- _JOB ITEM_:
Output every line of text in the records as a Markdown table with two columns, Row and Line. Number the rows, skip blank lines, and leave the pictures out.

- _SOURCE INFORMATION_:
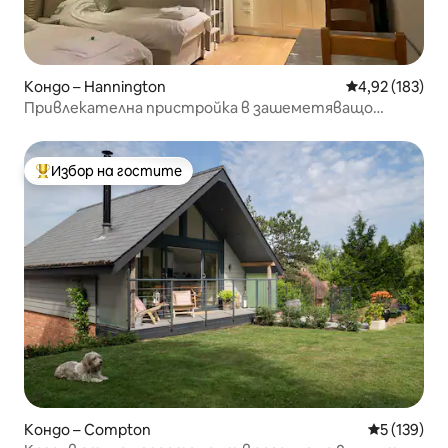
Кондо – Hannington
Средна оценка
4,92 (183)
Привлекателна пристройка в зашеметяващо
селско местоположение
Избор на гостите
Най-популярен избор на гостите
Кондо – Compton
Средна оце
5 (139)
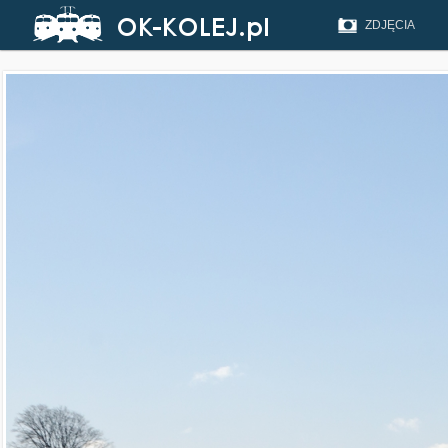
ZDJĘCIA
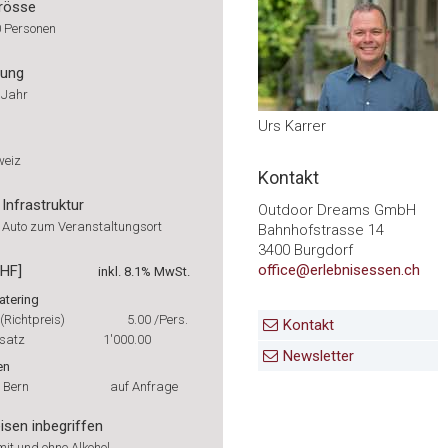
rösse
0 Personen
rung
 Jahr
Urs Karrer
weiz
Kontakt
Infrastruktur
Outdoor Dreams GmbH
t Auto zum Veranstaltungsort
Bahnhofstrasse 14
3400 Burgdorf
office@erlebnisessen.ch
CHF]
inkl. 8.1% MwSt.
atering
(Richtpreis)
5.00
/Pers.
Kontakt
satz
1'000.00
Newsletter
en
 Bern
auf Anfrage
isen inbegriffen
it und ohne Alkohol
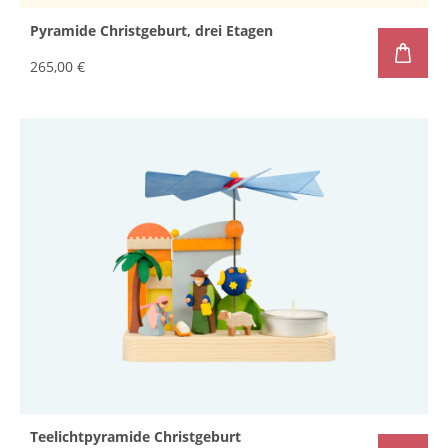
Pyramide Christgeburt, drei Etagen
265,00 €
Teelichtpyramide Christgeburt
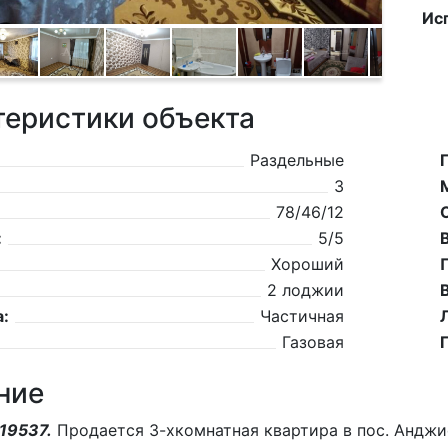
Ис
теристики объекта
Раздельные
3
78/46/12
:
5/5
Хороший
2 лоджии
:
Частичная
Газовая
ние
19537.
Продается 3-хкомнатная квартира в пос. Анджи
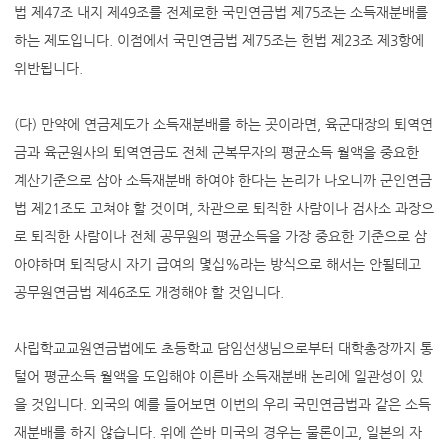
법 제47조 내지 제49조를 전제로한 국민연금법 제75조는 소득재분배를
하는 제도입니다. 이점에서 국민연금법 제75조는 헌법 제23조 제3항에
위반됩니다.
(다) 만약에 연금제도가 소득재분배를 하는 곳이라면, 육군대장의 퇴역연
금과 육군원사의 퇴역연금도 전체 군복무자의 평균소득 월액을 중요한
계산기준으로 삼아 소득재분배 하여야 한다는 논리가 나오니까 군인연금
법 제21조도 고쳐야 할 것이며, 차관으로 퇴직한 사람이나 검사소 과장으
로 퇴직한 사람이나 전체 공무원의 평균소득을 가장 중요한 기준으로 삼
아야하며 퇴직당시 자기 급여의 몇십%라는 방식으로 해서는 안될테고
공무원연금법 제46조도 개정해야 할 것입니다.
사립학교교원연금법에도 초등학교 담임선생님으로부터 대학총장까지 통
털어 평균소득 월액을 도입해야 이른바 소득재분배 논리에 일관성이 있
을 것입니다. 외국의 예를 들어보면 이번의 우리 국민연금법과 같은 소득
재분배를 하지 않습니다. 위에 쓴바 미국의 경우는 물론이고, 일본의 자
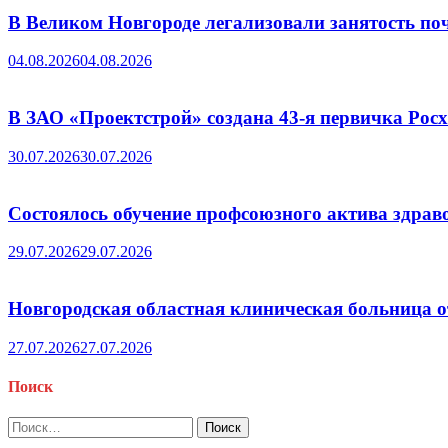
В Великом Новгороде легализовали занятость поч
04.08.2026
04.08.2026
В ЗАО «Проектстрой» создана 43-я первичка Ро
30.07.2026
30.07.2026
Состоялось обучение профсоюзного актива здрав
29.07.2026
29.07.2026
Новгородская областная клиническая больница о
27.07.2026
27.07.2026
Поиск
Найти:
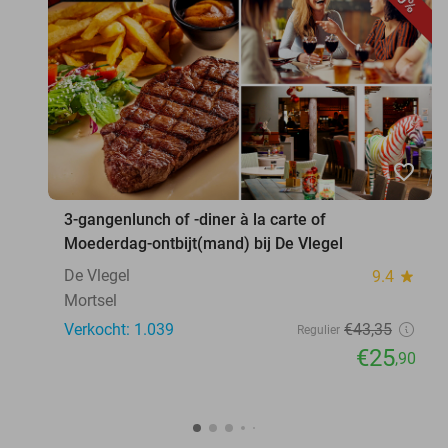
favorite_border
3-gangenlunch of -diner à la carte of
Moederdag-ontbijt(mand) bij De Vlegel
De Vlegel
9.4
star
Mortsel
Verkocht: 1.039
€43
,35
Regulier
€25
,90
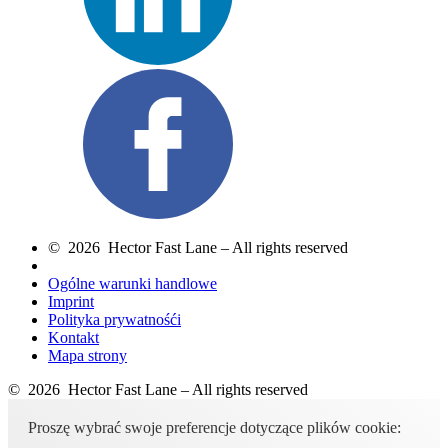
© 2026 Hector Fast Lane – All rights reserved
Ogólne warunki handlowe
Imprint
Polityka prywatnośći
Kontakt
Mapa strony
© 2026 Hector Fast Lane – All rights reserved
Proszę wybrać swoje preferencje dotyczące plików cookie:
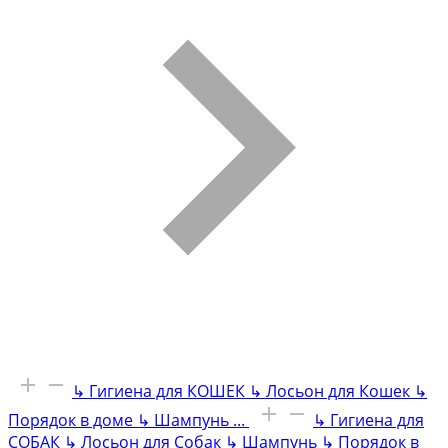
↳
Гигиена для КОШЕК
↳
Лосьон для Кошек
↳
Порядок в доме
↳
Шампунь
...
↳
Гигиена для
СОБАК
↳
Лосьон для Собак
↳
Шампунь
↳
Порядок в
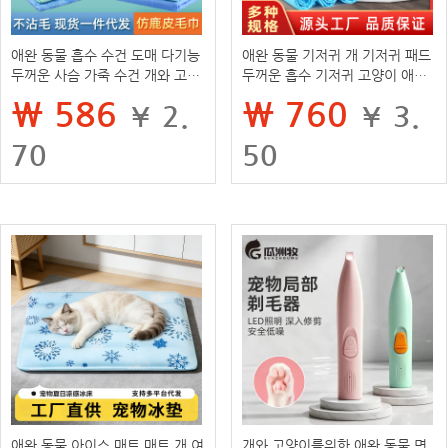
애완 동물 흡수 수건 도매 다기능
애완 동물 기저귀 개 기저귀 패드
두꺼운 사슴 가죽 수건 개와 고양
두꺼운 흡수 기저귀 고양이 애완
이 청소 속건 목욕 수건은 머리카
동물 훈련 화장실 용품
₩ 586
₩ 760
¥ 2.
¥ 3.
락에 달라 붙지 않습니다
70
50
애완 동물 아이스 매트 매트 개 여
개와 고양이를위한 애완 동물 면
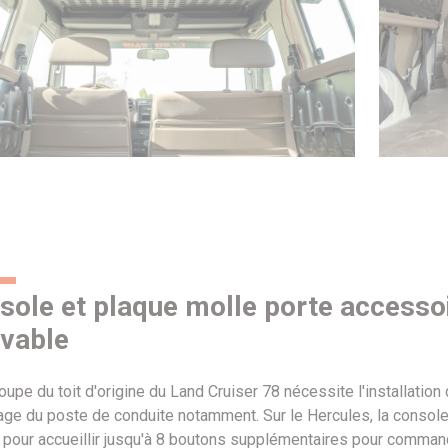
sole et plaque molle porte accessoir
evable
upe du toit d'origine du Land Cruiser 78 nécessite l'installation
irage du poste de conduite notamment. Sur le Hercules, la consol
 pour accueillir jusqu'à 8 boutons supplémentaires pour comman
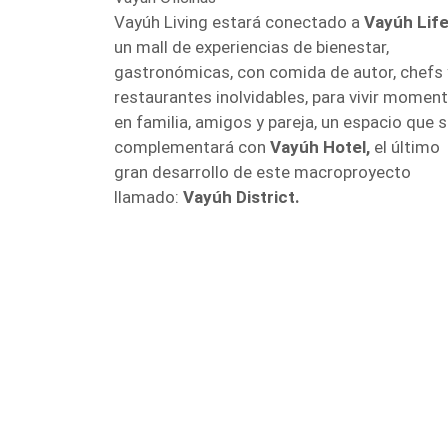
Vayúh Living estará conectado a
Vayúh Life
un mall de experiencias de bienestar,
gastronómicas, con comida de autor, chefs 
restaurantes inolvidables, para vivir momen
en familia, amigos y pareja, un espacio que 
complementará con
Vayúh Hotel,
el último
gran desarrollo de este macroproyecto
llamado:
Vayúh District.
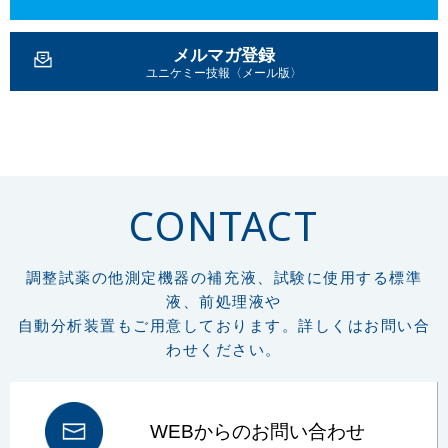
メルマガ登録
ユニケミー技報〈メール版〉
CONTACT
調整試薬の他測定機器の補充液、試験に使用する標準
液、前処理液や
自動分析装置もご用意しております。詳しくはお問い合
わせください。
WEBからのお問い合わせ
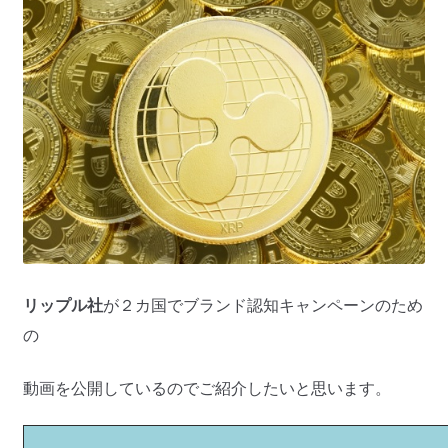
リップル社
が２カ国でブランド認知キャンペーンのため
の
動画を公開しているのでご紹介したいと思います。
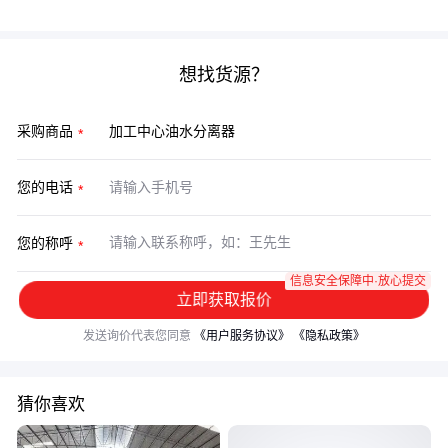
终实现更高效、更经济的生产环境。
想找货源？
采购商品
您的电话
您的称呼
信息安全保障中·放心提交
立即获取报价
发送询价代表您同意
《用户服务协议》
《隐私政策》
猜你喜欢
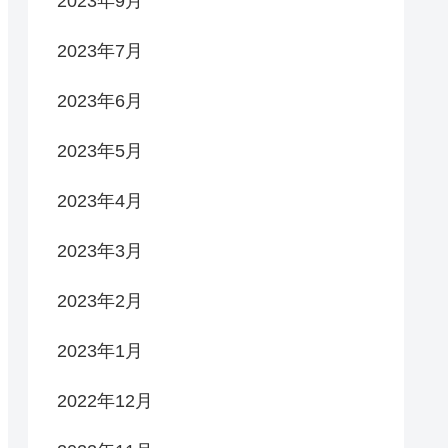
2023年9月
2023年7月
2023年6月
2023年5月
2023年4月
2023年3月
2023年2月
2023年1月
2022年12月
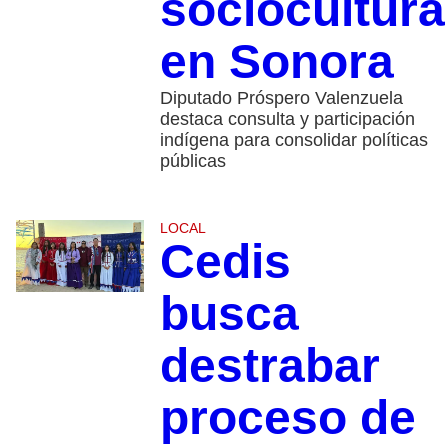
sociocultura
en Sonora
Diputado Próspero Valenzuela
destaca consulta y participación
indígena para consolidar políticas
públicas
LOCAL
Cedis
busca
destrabar
proceso de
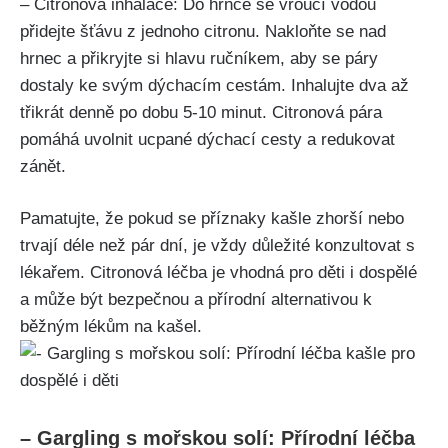
– Citronová inhalace: Do hrnce se vroucí vodou
přidejte šťávu z jednoho citronu. Nakloňte ⁤se nad
hrnec a přikryjte si hlavu ručníkem, aby se ⁤páry
dostaly ⁤ke svým dýchacím cestám. Inhalujte dva⁣ až
třikrát⁣ denně po dobu 5-10 minut. Citronová pára⁤
pomáhá uvolnit ucpané dýchací cesty ‍a redukovat
zánět.
Pamatujte, že pokud se ⁢příznaky kašle zhorší nebo
trvají déle než pár dní, je vždy důležité konzultovat s
lékařem. Citronová léčba je vhodná pro děti i dospělé
a může být bezpečnou a⁤ přírodní alternativou k
běžným lékům na kašel.
– Gargling⁣ s mořskou solí: Přírodní léčba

- _ANSWER BOX_:
| Row | Line |
|---|---|
| 1 | Кондо – Hannington |
| 2 | Средна оценка |
| 3 | 4,92 (183) |
| 4 | Привлекателна пристройка в зашеметяващо |
| 5 | селско местоположение |
| 6 | Избор на гостите |
| 7 | Най-популярен избор на гостите |
| 8 | Кондо – Compton |
| 9 | Средна оце |
| 10 | 5 (139) |
| 11 | ZDJĘCIA |
| 12 | rösse |
| 13 | 0 Personen |
| 14 | rung |
| 15 |  Jahr |
| 16 | Urs Karrer |
| 17 | weiz |
| 18 | Kontakt |
| 19 | Infrastruktur |
| 20 | Outdoor Dreams GmbH |
| 21 | t Auto zum Veranstaltungsort |
| 22 | Bahnhofstrasse 14 |
| 23 | 3400 Burgdorf |
| 24 | office@erlebnisessen.ch |
| 25 | CHF] |
| 26 | inkl. 8.1% MwSt. |
| 27 | atering |
| 28 | (Richtpreis) |
| 29 | 5.00 |
| 30 | /Pers. |
| 31 | Kontakt |
| 32 | satz |
| 33 | 1'000.00 |
| 34 | Newsletter |
| 35 | en |
| 36 |  Bern |
| 37 | auf Anfrage |
| 38 | isen inbegriffen |
| 39 | it und ohne Alkohol |
| 40 | Pyramide Christgeburt, drei Etagen |
| 41 | 265,00 € |
| 42 | Teelichtpyramide Christgeburt |
| 43 | Ис |
| 44 | теристики объекта |
| 45 | Раздельные |
| 46 | 3 |
| 47 | 78/46/12 |
| 48 | : |
| 49 | 5/5 |
| 50 | Хороший |
| 51 | 2 лоджии |
| 52 | : |
| 53 | Частичная |
| 54 | Газовая |
| 55 | ние |
| 56 | 19537. |
| 57 | Продается 3-хкомнатная квартира в пос. Анджи |
| 58 | 법 제47조 내지 제49조를 전제로한 국민연금법 제75조는 소득재분배를 |
| 59 | 하는 제도입니다. 이점에서 국민연금법 제75조는 헌법 제23조 제3항에 |
| 60 | 위반됩니다. |
| 61 | (다) 만약에 연금제도가 소득재분배를 하는 곳이라면, 육군대장의 퇴역연 |
| 62 | 금과 육군원사의 퇴역연금도 전체 군복무자의 평균소득 월액을 중요한 |
| 63 | 계산기준으로 삼아 소득재분배 하여야 한다는 논리가 나오니까 군인연금 |
| 64 | 법 제21조도 고쳐야 할 것이며, 차관으로 퇴직한 사람이나 검사소 과장으 |
| 65 | 로 퇴직한 사람이나 전체 공무원의 평균소득을 가장 중요한 기준으로 삼 |
| 66 | 아야하며 퇴직당시 자기 급여의 몇십%라는 방식으로 해서는 안될테고 |
| 67 | 공무원연금법 제46조도 개정해야 할 것입니다. |
| 68 | 사립학교교원연금법에도 초등학교 담임선생님으로부터 대학총장까지 통 |
| 69 | 털어 평균소득 월액을 도입해야 이른바 소득재분배 논리에 일관성이 있 |
| 70 | 을 것입니다. 외국의 예를 들어보면 이번의 우리 국민연금법과 같은 소득 |
| 71 | 재분배를 하지 않습니다. 위에 쓴바 미국의 경우는 물론이고, 일본의 자 |
| 72 | В Великом Новгороде легализовали занятость поч |
| 73 | 04.08.2026 |
| 74 | 04.08.2026 |
| 75 | В ЗАО «Проектстрой» создана 43-я первичка Ро |
| 76 | 30.07.2026 |
| 77 | 30.07.2026 |
| 78 | Состоялось обучение профсоюзного актива здрав |
| 79 | 29.07.2026 |
| 80 | 29.07.2026 |
| 81 | Новгородская областная клиническая больница о |
| 82 | 27.07.2026 |
| 83 | 27.07.2026 |
| 84 | Поиск |
| 85 | Найти: |
| 86 | favorite_border |
| 87 | 3-gangenlunch of -diner à la carte of |
| 88 | Moederdag-ontbijt(mand) bij De Vlegel |
| 89 | De Vlegel |
| 90 | 9.4 |
| 91 | star |
| 92 | Mortsel |
| 93 | Verkocht: 1.039 |
| 94 | €43 |
| 95 | ,35 |
| 96 | Regulier |
| 97 | €25 |
| 98 | ,90 |
| 99 | © 2026 Hector Fast Lane – All rights reserved |
| 100 | Ogólne warunki handlowe |
| 101 | Imprint |
| 102 | Polityka prywatnośći |
| 103 | Kontakt |
| 104 | Mapa strony |
| 105 | © 2026 Hector Fast Lane – All rights reserved |
| 106 | Proszę wybrać swoje preferencje dotyczące plików cookie: |
| 107 | ↳ |
| 108 | Гигиена для КОШЕК |
| 109 | ↳ |
| 110 | Лосьон для Кошек |
| 111 | ↳ |
| 112 | Порядок в доме |
| 113 | ↳ |
| 114 | Шампунь |
| 115 | ... |
| 116 | ↳ |
| 117 | Гигиена для |
| 118 | СОБАК |
| 119 | ↳ |
| 120 | Лосьон для Собак |
| 121 | ↳ |
| 122 | Шампунь |
| 123 | ↳ |
| 124 | Порядок в |
| 125 | 애완 동물 흡수 수건 도매 다기능 |
| 126 | 애완 동물 기저귀 개 기저귀 패드 |
| 127 | 두꺼운 사슴 가죽 수건 개와 고양 |
| 128 | 두꺼운 흡수 기저귀 고양이 애완 |
| 129 | 이 청소 속건 목욕 수건은 머리카 |
| 130 | 동물 훈련 화장실 용품 |
| 131 | ₩ 586 |
| 132 | ₩ 760 |
| 133 | ¥ 2. |
| 134 | ¥ 3. |
| 135 | 락에 달라 붙지 않습니다 |
| 136 | 70 |
| 137 | 50 |
| 138 | 애완 동물 아이스 매트 매트 개 여 |
| 139 | 개와 고양이를위한 애완 동물 면 |
| 140 | sole et plaque molle porte accessoir |
| 141 | evable |
| 142 | upe du toit d'origine du Land Cruiser 78 nécessite l'installation |
| 143 | irage du poste de conduite notamment. Sur le Hercules, la consol |
| 144 |  pour accueillir jusqu'à 8 boutons supplémentaires pour comman |
| 145 | Vayúh Living estará conectado a |
| 146 | Vayúh Life |
| 147 | un mall de experiencias de bienestar, |
| 148 | gastronómicas, con comida de autor, chefs  |
| 149 | restaurantes inolvidables, para vivir momen |
| 150 | en familia, amigos y pareja, un espacio que  |
| 151 | complementará con |
| 152 | Vayúh Hotel, |
| 153 | el último |
| 154 | gran desarrollo de este macroproyecto |
| 155 | llamado: |
| 156 | Vayúh District. |
| 157 | メルマガ登録 |
| 158 | ユニケミー技報〈メール版〉 |
| 159 | CONTACT |
| 160 | 調整試薬の他測定機器の補充液、試験に使用する標準 |
| 161 | 液、前処理液や |
| 162 | 自動分析装置もご用意しております。詳しくはお問い合 |
| 163 | わせください。 |
| 164 | WEBからのお問い合わせ |
| 165 | リップル社 |
| 166 | が２カ国でブランド認知キャンペーンのため |
| 167 | の |
| 168 | 動画を公開しているのでご紹介したいと思います。 |
| 169 | 终实现更高效、更经济的生产环境。 |
| 170 | 想找货源？ |
| 171 | 采购商品 |
| 172 | 您的电话 |
| 173 | 您的称呼 |
| 174 | 信息安全保障中·放心提交 |
| 175 | 立即获取报价 |
| 176 | 发送询价代表您同意 |
| 177 | 《用户服务协议》 |
| 178 | 《隐私政策》 |
| 179 | 猜你喜欢 |
| 180 | 2023年9月 |
| 181 | 2023年7月 |
| 182 | 2023年6月 |
| 183 | 2023年5月 |
| 184 | 2023年4月 |
| 185 | 2023年3月 |
| 186 | 2023年2月 |
| 187 | 2023年1月 |
| 188 | 2022年12月 |
| 189 | sociocultura |
| 190 | en Sonora |
| 191 | Diputado Próspero Valenzuela |
| 192 | destaca consulta y participación |
| 193 | indígena para consolidar políticas |
| 194 | públicas |
| 195 | LOCAL |
| 196 | Cedis |
| 197 | busca |
| 198 | destrabar |
| 199 | proceso de |
| 200 | – Citronová inhalace: Do hrnce se vroucí vodou |
| 201 | přidejte šťávu z jednoho citronu. Nakloňte ⁤se nad |
| 202 | hrnec a přikryjte si hlavu ručníkem, aby se ⁤páry |
| 203 | dostaly ⁤ke svým dýchacím cestám. Inhalujte dva⁣ až |
| 204 | třikrát⁣ denně po dobu 5-10 minut. Citronová pára⁤ |
| 205 | pomáhá uvolnit ucpané dýchací cesty ‍a redukovat |
| 206 | zánět. |
| 207 | Pamatujte, že pokud se ⁢příznaky kašle zhorší nebo |
| 208 | trvají déle než pár dní, je vždy důležité konzultovat s |
| 209 | lékařem. Citronová léčba je vhodná pro děti i dospělé |
| 210 | a může být bezpečnou a⁤ přírodní alternativou k |
| 211 | běžným lékům na kašel. |
| 212 | – Gargling⁣ s mořskou solí: Přírodní léčba |